IntentsWith PARC’s radiative paint, the tent on the left stays about 10°C cooler than the tent on the right.Photo: Xerox PARC

This combination of metaparticles is so effective at reflecting sunlight and passively radiating heat that PARC's paint is able to "self-cool" whatever it's painted on to about 10 °C (18 °F) below ambient temperatures in broad daylight. PARC tested this out with an identical pair of tents out in the desert over the course of a month, and the tent with a painted fabric roof was reliably 8 °C to 12 °C cooler than the unpainted tent next door.

GraphThe paint is able to cool below ambient temperaturePhoto: Xerox PARC

The tent scenario is probably the best possible performance you'd expect out of this paint, but PARC has tested it on commercial rooftops as well, and showed that it is able to cool building interiors by about 5 °C more than top of the line reflective white paint does, and about 12 °C more than Home Depot's white paint. To be clear, you get this extra cooling by doing nothing more than painting your roof with PARC's paint.
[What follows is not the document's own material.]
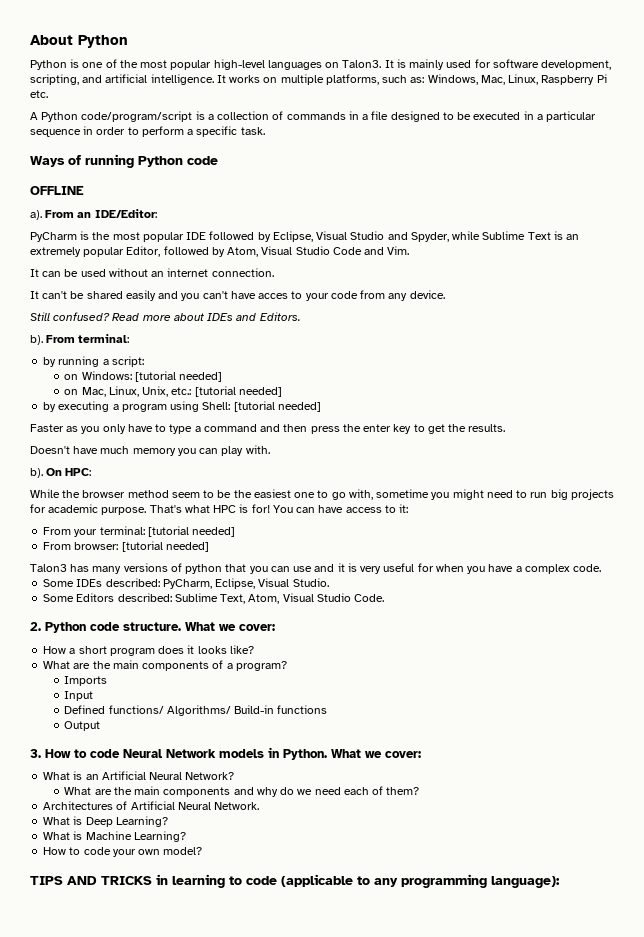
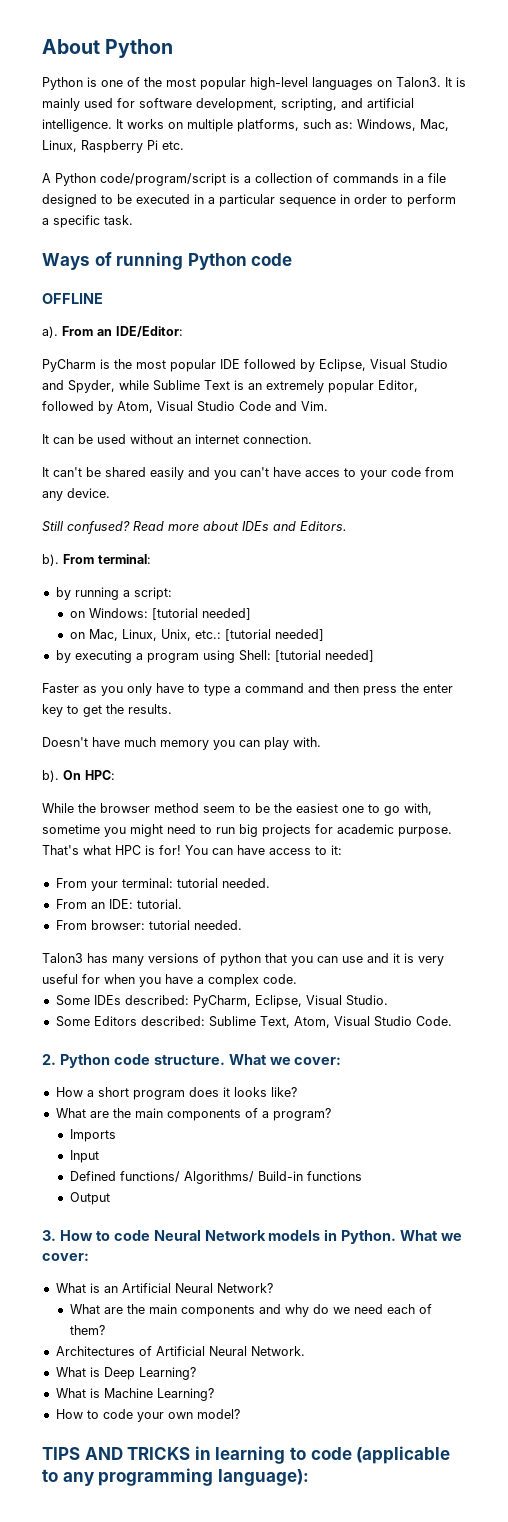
[147,526,236,537] [tutorial needed] -> [176,878,270,888] [55,899,182,909] tutorial needed. // From an IDE: tutorial.
[121,541,209,552] [tutorial needed] -> [148,920,242,930] tutorial needed.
It's also cheap and easy to manufacture (it should cost the same as Home Depot’s paint), and can be sprayed on like a normal liquid paint, so there's very little reason not to use this stuff if you live in a hot climate: we're told that the average home in California could save 50 percent (!) of its energy costs for climate control. A prototype paint is already available, and thanks to a partnership with BASF, PARC expects that the paint should be commercially available soon.

This post was corrected on 11 April to give the correct wavelength of radiation. It is 8-13 micrometers (infrared) not 8-13 nanometers (extreme ultraviolet).